AFAIK, "lox" came to English through Yiddish, which got the word from German. And in German, the vowel was always "a" not "o" (e.g. https://ia600301.us.archive.org/32/items/etymologisches00klu... traces the word to "lahs"), so the vowel quality and the final consonant appear to have changed.
In Australia I have never heard the term - we goyim would just refer to a smoked-salmon bagel.
It's a /k/ in all "-achs", e.g. "Dachs", "wachsen", "Flachs", exactly as in "bochs" the emulator (compare "boxen"), except across boundaries, e.g. "wachsam, wach-sam" (wakeful, at guard), or contractions, e.g. "[Meister seines].Faches/Fachs".

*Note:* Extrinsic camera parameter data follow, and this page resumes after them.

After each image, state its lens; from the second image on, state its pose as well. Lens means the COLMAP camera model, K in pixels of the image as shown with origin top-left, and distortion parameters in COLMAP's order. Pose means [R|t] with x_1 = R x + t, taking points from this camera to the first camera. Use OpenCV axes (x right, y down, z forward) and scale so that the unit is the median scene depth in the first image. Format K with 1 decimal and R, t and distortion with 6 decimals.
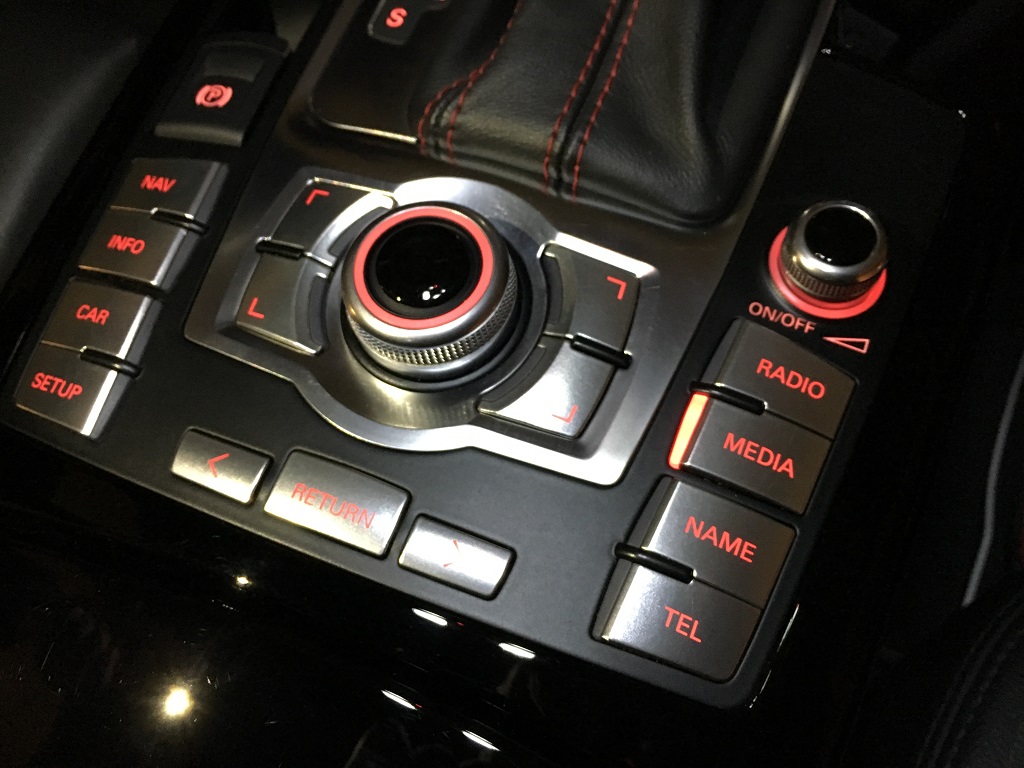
lens RADIAL K [[874.4, 0, 507.7], [0, 874.4, 389.1], [0, 0, 1]] dist [0.042140, -0.001748]
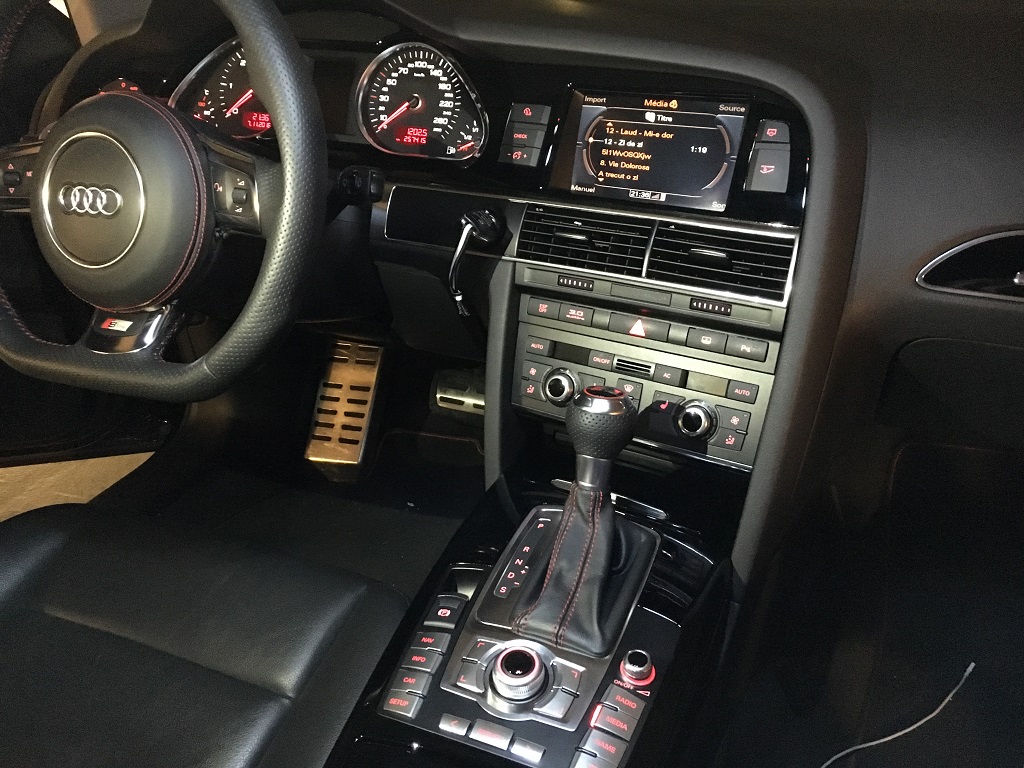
lens RADIAL K [[874.4, 0, 514.7], [0, 874.4, 387.0], [0, 0, 1]] dist [0.042140, -0.001748]
pose [[0.998977, 0.039378, 0.022249, -0.209838], [-0.021189, 0.842070, -0.538952, 0.735065], [-0.039958, 0.537929, 0.842043, -2.278817]]
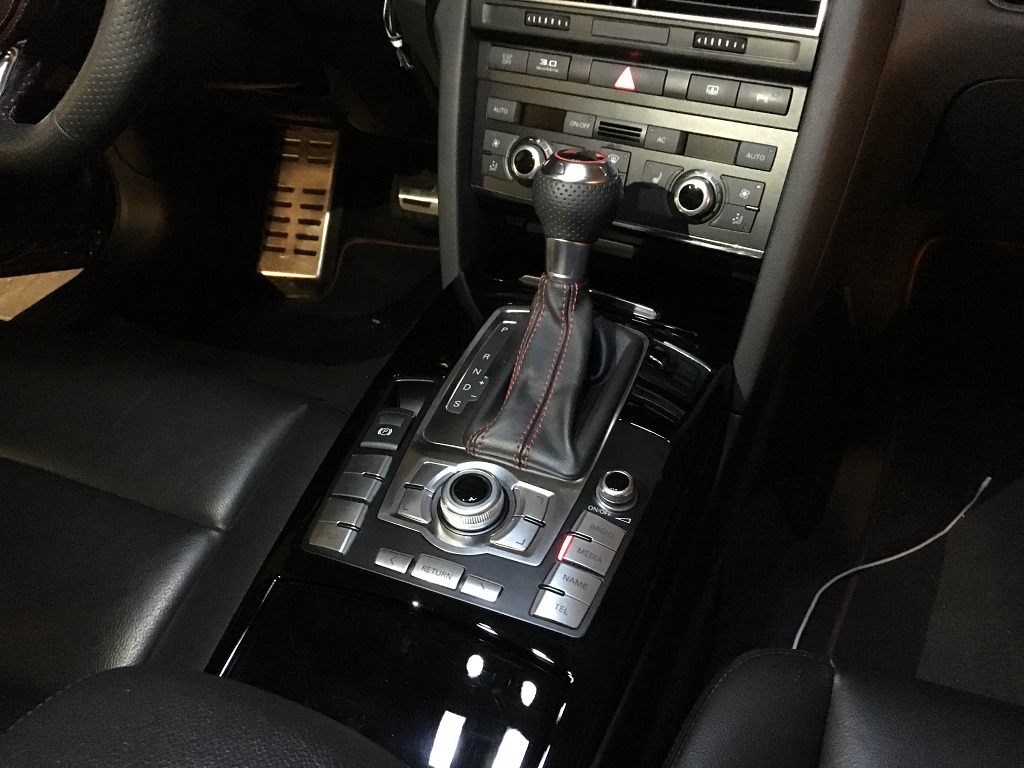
lens RADIAL K [[874.4, 0, 518.0], [0, 874.4, 394.1], [0, 0, 1]] dist [0.042140, -0.001748]
pose [[0.999232, 0.018423, 0.034590, -0.043979], [-0.004642, 0.932046, -0.362311, 0.543425], [-0.038914, 0.361872, 0.931415, -1.592930]]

although... if the language "Tocharian B" is extinct, how can we know its pronunciation? There must be a way, but I can't fathom it myself.
Speakers of Danish, Norwegian and Swedish can usually talk to eachother without major issues although the kids seem to be preferring to speak English nowadays.
Spoken Icelandic or Faraoese on the other hand? I usually manage to get a single word or phrase. The rest is gibberish.
The letter changed, but the pronunciation didn't - hence "not changed in sound". German "a" == English (short) "o".
You could go to the Eurasian steps in 3000 BC and ask for lox and they will know exactly what you mean.